# Task brief
Resume the transcript about cement and concrete emissions, starting right after its last line.
[Opening Text shown section]
Why is it called Portland cement?

Alana Guzetta (10:58):

It's basically the region from where it was developed from. So I think it's a region right off of England or that's part of England. And so it was the rock that was used there to create the first Portland cement, and then that's the name that stuck with it because that's really kind of where it originated.

Yin Lu (11:16):

Got it. It's a lime from a specific region near the UK.

Alana Guzetta (11:20):

Limestone.

Yin Lu (11:21):

Limestone. Okay.

Alana Guzetta (11:21):

Yeah.

Yin Lu (11:22):

Yep.

Alana Guzetta (11:22):

Limestone.

Yin Lu (11:22):

Got it. So with the Portland cement, and now over time there's new cementitious materials that you use that reduce carbon. Maybe if we can take a step back and just lay the foundations for why making cement, and then we'll get into concrete, but cement. Why making cement emits so much CO2?

Alana Guzetta (11:41):

Sure. Yeah. So cement is the most carbon intensive ingredient in concrete, and there's two reasons for that. One is you're taking limestone and you're putting it in a kiln and you're heating that kiln to 2,700 degrees. So to get that type of heat, you're using a lot of fossil fuels and there's the CO2 that's associated with that. Then the reason you're heating up the limestone is you're trying to change the chemical state of it. And so that chemistry that changes, a result of that is releasing CO2 from that calcium carbonate form.

(12:15):

That calcium carbonate is the limestone that we're talking about. And so when you take that calcium carbonate and you heat it up, CO2 gets released to then form it into a more reactive form. So part of it is just the chemistry that makes Portland's network so well needs to release the CO2 in that chemistry process. And our company is not a cement producer, but as I understand it from cement producers, the amount that comes from the fossil fuel energy used to heat the kiln is maybe about 40% and about 60% of the CO2 emissions then is from that chemistry reaction.

Yin Lu (12:51):

Got it. For those who are listening who want to have an additional perspective on the science behind carbon emissions for making cement, there's a really good episode that we recently did with Leah Ellis from Sublime System, so I'd encourage giving that one a listen to. So understanding the carbon emissions associated with cement, now's turn it over to concrete. And so you take this powder that is cement and you mix it with aggregates and water. What is the additional carbon footprint added once you turn cement into concrete?
[Closing Text shown section]
[Opening Provided records section]
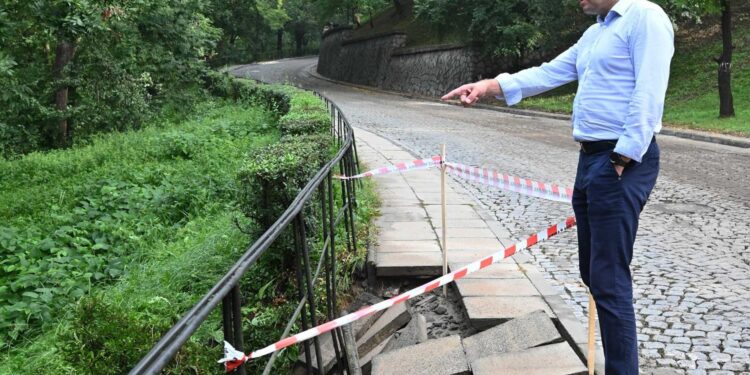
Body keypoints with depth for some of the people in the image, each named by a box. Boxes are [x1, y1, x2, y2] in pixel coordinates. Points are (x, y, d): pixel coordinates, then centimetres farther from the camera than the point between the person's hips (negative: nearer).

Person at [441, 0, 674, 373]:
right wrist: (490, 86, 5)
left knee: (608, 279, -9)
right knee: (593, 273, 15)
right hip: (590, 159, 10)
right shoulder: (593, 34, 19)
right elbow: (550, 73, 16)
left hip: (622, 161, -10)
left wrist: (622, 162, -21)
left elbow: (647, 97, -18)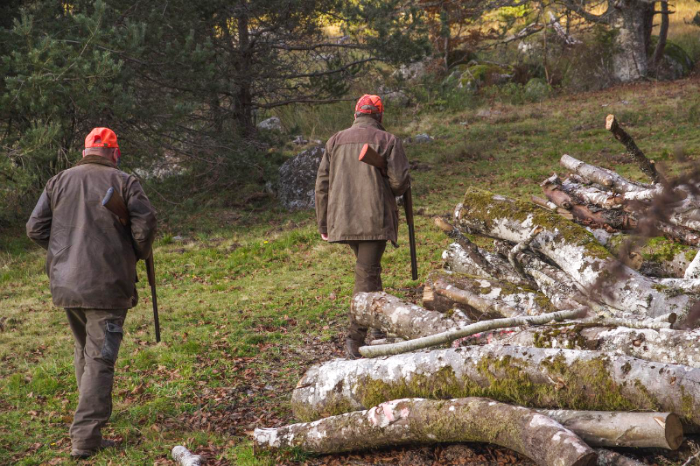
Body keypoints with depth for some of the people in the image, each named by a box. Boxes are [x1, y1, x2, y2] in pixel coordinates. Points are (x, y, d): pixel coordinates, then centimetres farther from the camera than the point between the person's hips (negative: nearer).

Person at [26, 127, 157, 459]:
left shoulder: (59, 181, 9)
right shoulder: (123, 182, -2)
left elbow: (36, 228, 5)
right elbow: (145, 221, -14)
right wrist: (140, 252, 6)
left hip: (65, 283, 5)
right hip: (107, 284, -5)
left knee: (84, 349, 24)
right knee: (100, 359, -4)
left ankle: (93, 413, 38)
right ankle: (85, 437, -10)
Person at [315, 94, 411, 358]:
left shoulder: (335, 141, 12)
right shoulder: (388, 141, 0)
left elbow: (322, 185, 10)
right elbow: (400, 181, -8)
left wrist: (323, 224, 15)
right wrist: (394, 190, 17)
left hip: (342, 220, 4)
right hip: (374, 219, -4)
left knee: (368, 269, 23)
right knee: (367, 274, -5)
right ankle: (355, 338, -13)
[Closing Provided records section]
# Response to the task
Alana Guzetta (13:27):

Sure. So I think I'll just address that in the context of the carbon footprint of concrete just in general because really our Central Concrete, which is a subsidiary of Vulcan Materials, and that's actually my lab is located at their main office. They really led the way in being able to measure that and quantify that, so we quantify it using something called an environmental product declaration. We call them EPDs for short. An EP D will show you several sustainability metrics that quantify the sustainability of a concrete mix. And the way we get that is by looking at what were the processing emissions of all the ingredients that we use. So the cement, heating it and the kiln grinding it, that chemistry release, but also the aggregates as well to collect and process the aggregates. And then any of the supplementary cementitious materials that we use, what went into making those materials as they are.

(14:21):

Then there's the transportation of those materials to our concrete plants, and so there's emissions that are calculated for that as well. Then at the concrete plant, there are emissions associated with the energy required to store and move all those materials and then put it in a mixer, mix it up and put it in the truck. And so that is the frame that an EPD will show. So typically I've looked at these numbers and kind of broken it down for mixed designs. The cement portion is anywhere from 70 to 90% of the total CO2 emissions of that concrete mix. The plant portion to actually mix it is maybe about 5% of the total CO2 emissions. Usually that's measured in the form of a term called a global warming potential or GWP. That'll be a number that is a kilograms of CO2 equivalent per cubic meter for the mixed design.

Yin Lu (15:17):

Got it. And so it sounds like any optimizations we can make along the way. It sounds like a large part of it is in the cement making process for the carbon footprint and the small portion, but still a non-trivial portion, 5 to 10% as associated with the rest of the process?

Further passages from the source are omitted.